▶ **Your task**:
Reproduce every one of the following entries line by line, keeping each rank and name unchanged.

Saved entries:
⟨

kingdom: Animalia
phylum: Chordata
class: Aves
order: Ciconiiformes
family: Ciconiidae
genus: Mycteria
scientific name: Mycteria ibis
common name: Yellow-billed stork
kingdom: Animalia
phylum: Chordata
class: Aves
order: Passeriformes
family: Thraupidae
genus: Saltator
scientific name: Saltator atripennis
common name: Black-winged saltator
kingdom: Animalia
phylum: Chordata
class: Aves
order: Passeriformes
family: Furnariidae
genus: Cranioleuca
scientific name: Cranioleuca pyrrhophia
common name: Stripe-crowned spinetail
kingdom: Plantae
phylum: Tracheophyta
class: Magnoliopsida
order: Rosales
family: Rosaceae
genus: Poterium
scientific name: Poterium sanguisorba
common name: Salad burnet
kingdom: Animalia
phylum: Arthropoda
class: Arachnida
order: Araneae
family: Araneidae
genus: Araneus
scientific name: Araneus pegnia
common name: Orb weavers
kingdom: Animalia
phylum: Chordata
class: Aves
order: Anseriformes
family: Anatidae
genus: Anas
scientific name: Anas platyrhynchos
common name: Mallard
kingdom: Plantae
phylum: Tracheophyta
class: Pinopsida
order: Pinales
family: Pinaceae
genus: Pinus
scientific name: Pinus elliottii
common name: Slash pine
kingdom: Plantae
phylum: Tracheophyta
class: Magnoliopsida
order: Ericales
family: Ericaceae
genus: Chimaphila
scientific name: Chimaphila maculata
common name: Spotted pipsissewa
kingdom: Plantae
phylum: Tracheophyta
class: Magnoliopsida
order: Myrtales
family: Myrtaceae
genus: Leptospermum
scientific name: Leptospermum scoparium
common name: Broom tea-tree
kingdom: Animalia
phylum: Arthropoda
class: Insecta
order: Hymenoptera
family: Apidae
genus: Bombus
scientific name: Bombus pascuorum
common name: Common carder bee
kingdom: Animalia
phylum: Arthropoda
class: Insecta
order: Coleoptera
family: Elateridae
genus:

⟩

▶ **Worked solution**:
kingdom: Animalia
phylum: Chordata
class: Aves
order: Ciconiiformes
family: Ciconiidae
genus: Mycteria
scientific name: Mycteria ibis
common name: Yellow-billed stork
kingdom: Animalia
phylum: Chordata
class: Aves
order: Passeriformes
family: Thraupidae
genus: Saltator
scientific name: Saltator atripennis
common name: Black-winged saltator
kingdom: Animalia
phylum: Chordata
class: Aves
order: Passeriformes
family: Furnariidae
genus: Cranioleuca
scientific name: Cranioleuca pyrrhophia
common name: Stripe-crowned spinetail
kingdom: Plantae
phylum: Tracheophyta
class: Magnoliopsida
order: Rosales
family: Rosaceae
genus: Poterium
scientific name: Poterium sanguisorba
common name: Salad burnet
kingdom: Animalia
phylum: Arthropoda
class: Arachnida
order: Araneae
family: Araneidae
genus: Araneus
scientific name: Araneus pegnia
common name: Orb weavers
kingdom: Animalia
phylum: Chordata
class: Aves
order: Anseriformes
family: Anatidae
genus: Anas
scientific name: Anas platyrhynchos
common name: Mallard
kingdom: Plantae
phylum: Tracheophyta
class: Pinopsida
order: Pinales
family: Pinaceae
genus: Pinus
scientific name: Pinus elliottii
common name: Slash pine
kingdom: Plantae
phylum: Tracheophyta
class: Magnoliopsida
order: Ericales
family: Ericaceae
genus: Chimaphila
scientific name: Chimaphila maculata
common name: Spotted pipsissewa
kingdom: Plantae
phylum: Tracheophyta
class: Magnoliopsida
order: Myrtales
family: Myrtaceae
genus: Leptospermum
scientific name: Leptospermum scoparium
common name: Broom tea-tree
kingdom: Animalia
phylum: Arthropoda
class: Insecta
order: Hymenoptera
family: Apidae
genus: Bombus
scientific name: Bombus pascuorum
common name: Common carder bee
kingdom: Animalia
phylum: Arthropoda
class: Insecta
order: Coleoptera
family: Elateridae
genus:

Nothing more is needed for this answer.